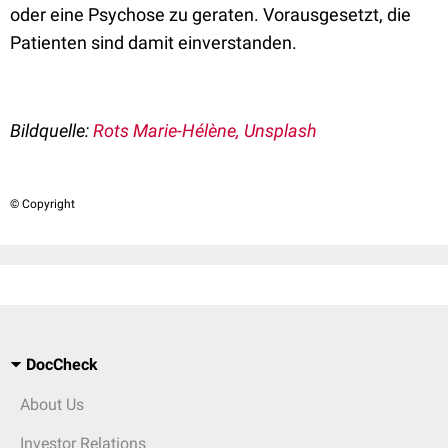
oder eine Psychose zu geraten. Vorausgesetzt, die
Patienten sind damit einverstanden.
Bildquelle:
Rots Marie-Hélène, Unsplash
© Copyright
DocCheck
About Us
Investor Relations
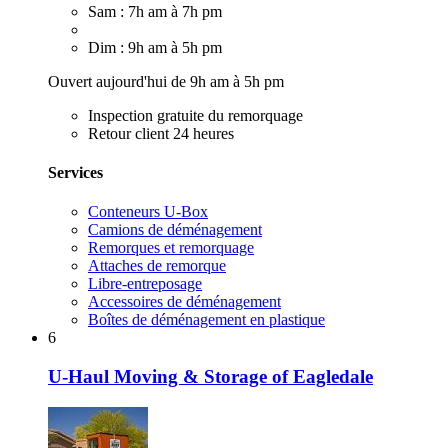
Sam : 7h am à 7h pm
Dim : 9h am à 5h pm
Ouvert aujourd'hui de 9h am à 5h pm
Inspection gratuite du remorquage
Retour client 24 heures
Services
Conteneurs U-Box
Camions de déménagement
Remorques et remorquage
Attaches de remorque
Libre-entreposage
Accessoires de déménagement
Boîtes de déménagement en plastique
6
U-Haul Moving & Storage of Eagledale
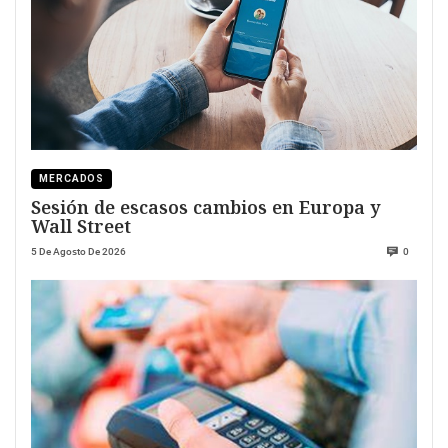
MERCADOS
Sesión de escasos cambios en Europa y
Wall Street
5 De Agosto De 2026
0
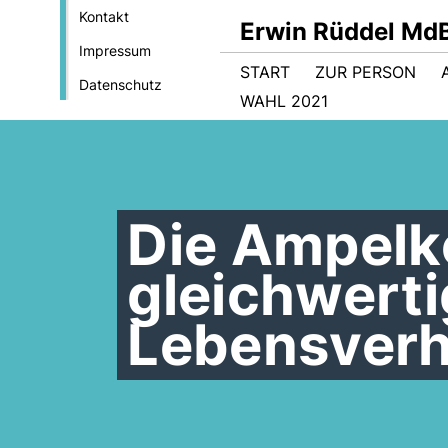
Kontakt
Erwin Rüddel Md
Impressum
START
ZUR PERSON
Datenschutz
WAHL 2021
Die Ampelko
gleichwert
Lebensverh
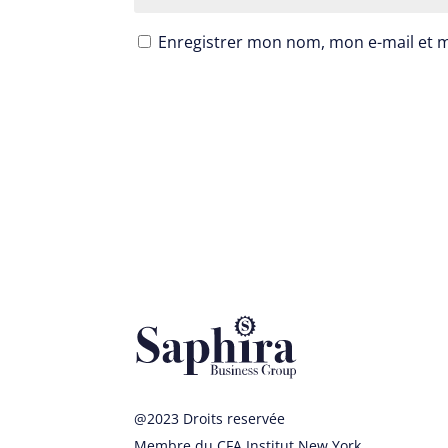
Enregistrer mon nom, mon e-mail et 
@2023 Droits reservée
Membre du CFA Institut New York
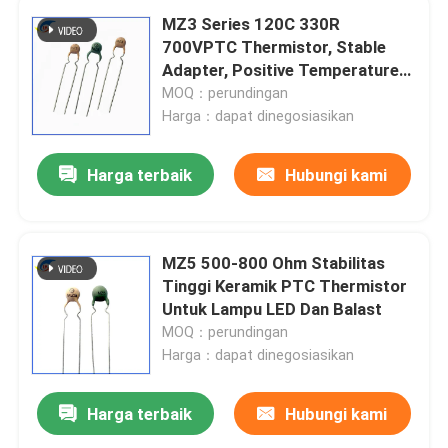
MZ3 Series 120C 330R
700VPTC Thermistor, Stable
Adapter, Positive Temperature
Thermistor Untuk Mengganti
MOQ：perundingan
Sumber Daya
Harga：dapat dinegosiasikan
Harga terbaik
Hubungi kami
MZ5 500-800 Ohm Stabilitas
Tinggi Keramik PTC Thermistor
Untuk Lampu LED Dan Balast
MOQ：perundingan
Harga：dapat dinegosiasikan
Harga terbaik
Hubungi kami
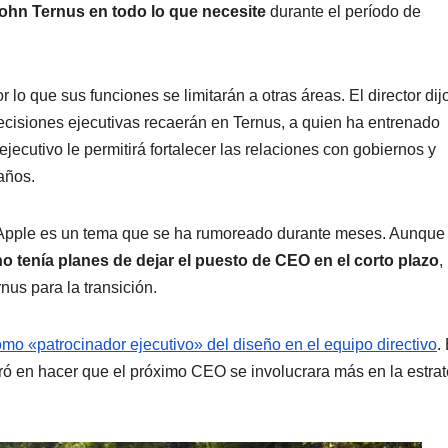
hn Ternus en todo lo que necesite
durante el período de
 lo que sus funciones se limitarán a otras áreas. El director dij
decisiones ejecutivas recaerán en Ternus, a quien ha entrenado
jecutivo le permitirá fortalecer las relaciones con gobiernos y
años.
 Apple es un tema que se ha rumoreado durante meses. Aunque 
o tenía planes de dejar el puesto de CEO en el corto plazo
,
us para la transición.
o «patrocinador ejecutivo» del diseño en el equipo directivo
.
tró en hacer que el próximo CEO se involucrara más en la estra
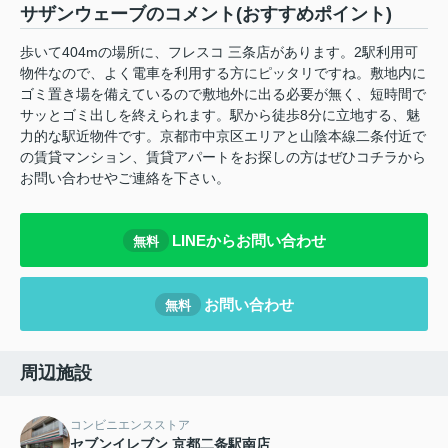
サザンウェーブのコメント(おすすめポイント)
歩いて404mの場所に、フレスコ 三条店があります。2駅利用可
物件なので、よく電車を利用する方にピッタリですね。敷地内に
ゴミ置き場を備えているので敷地外に出る必要が無く、短時間で
サッとゴミ出しを終えられます。駅から徒歩8分に立地する、魅
力的な駅近物件です。京都市中京区エリアと山陰本線二条付近で
の賃貸マンション、賃貸アパートをお探しの方はぜひコチラから
お問い合わせやご連絡を下さい。
LINEからお問い合わせ
無料
お問い合わせ
無料
周辺施設
コンビニエンスストア
セブンイレブン 京都二条駅南店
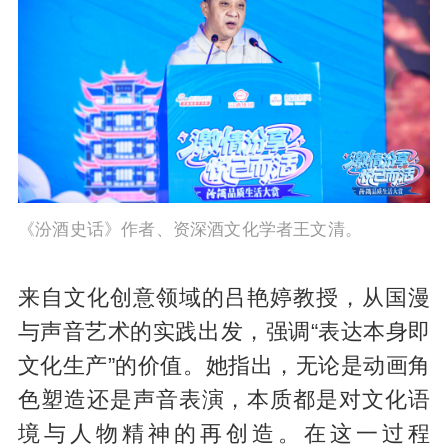
《汾酒史话》作者、资深酒文化学者王文清。
来自文化创意领域的吕艳婷教授，从国漫
与声音艺术的实践出发，强调“表达本身即
文化生产”的价值。她指出，无论是动画角
色塑造还是声音表演，本质都是对文化语
境与人物精神的再创造。在这一过程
•••••
■ WORK REQUEST ■
If a line in the records contains the string "remorquage", copy it out.

■ RESPONSE TO THE EXERCISE ■
Inspection gratuite du remorquage
Remorques et remorquage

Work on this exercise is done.